In Pleasure Point, all we have is Nextdoor, a social site that is lightly monitored and occasionally useful–I got a free plant once–but mostly used for venting, and as with all social sites, the venomous venters seem to have the most energy and time for posting. Recently an enormous argument has sprung up between member of the Fear Factor, who feel no one should so much as stick a toe out the door without a Good Reason, and those of the Health and Sanity, who feel that with proper precautions some enjoyment of the outdoors is still possible. I’m mostly staying out of this, but I created those monikers, so you can guess which side I favor.

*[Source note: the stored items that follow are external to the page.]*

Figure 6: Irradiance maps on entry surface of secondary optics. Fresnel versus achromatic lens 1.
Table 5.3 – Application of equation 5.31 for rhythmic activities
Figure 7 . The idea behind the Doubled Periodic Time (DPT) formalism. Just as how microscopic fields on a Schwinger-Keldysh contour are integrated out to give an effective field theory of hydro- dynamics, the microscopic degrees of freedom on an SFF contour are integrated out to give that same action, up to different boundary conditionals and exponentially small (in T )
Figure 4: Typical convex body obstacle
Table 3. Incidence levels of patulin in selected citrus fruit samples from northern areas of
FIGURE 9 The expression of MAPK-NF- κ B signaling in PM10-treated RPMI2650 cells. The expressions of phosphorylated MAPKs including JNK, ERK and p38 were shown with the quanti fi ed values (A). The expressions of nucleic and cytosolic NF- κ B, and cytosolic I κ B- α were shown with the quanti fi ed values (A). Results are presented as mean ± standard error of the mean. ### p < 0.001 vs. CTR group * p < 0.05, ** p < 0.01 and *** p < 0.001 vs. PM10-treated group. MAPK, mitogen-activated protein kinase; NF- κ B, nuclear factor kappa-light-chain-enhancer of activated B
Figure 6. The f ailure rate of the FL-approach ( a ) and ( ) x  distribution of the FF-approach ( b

Recently things have become quite ugly. A person who mildly commented that while visiting the hospital and found it not very busy was attacked so viciously as a virus denier that he removed his post and presumably joined a monastery. The posts of one particular volumizer of vitriol have risen to such a level of virtual screaming that other posters are concerned about her sanity. New flash: Too Late.
Now there is a campaign of taking pictures of people on the shore, posting them to the list, and sending them to the sheriff’s office. The violation of these subjects is they have the temerity to travel to PP to walk along the coast when they don’t in fact live in this neighborhood. This attitude is a bit hypocritical, since, like most Californians, this group has previously been vocal in its commitment to the statewide policy of coastal access and, for whatever reason, local authorities haven’t closed our shoreline parking yet.
Maybe it’s time to start wearing a mask when I leave the house, for purposes of Identity Concealment.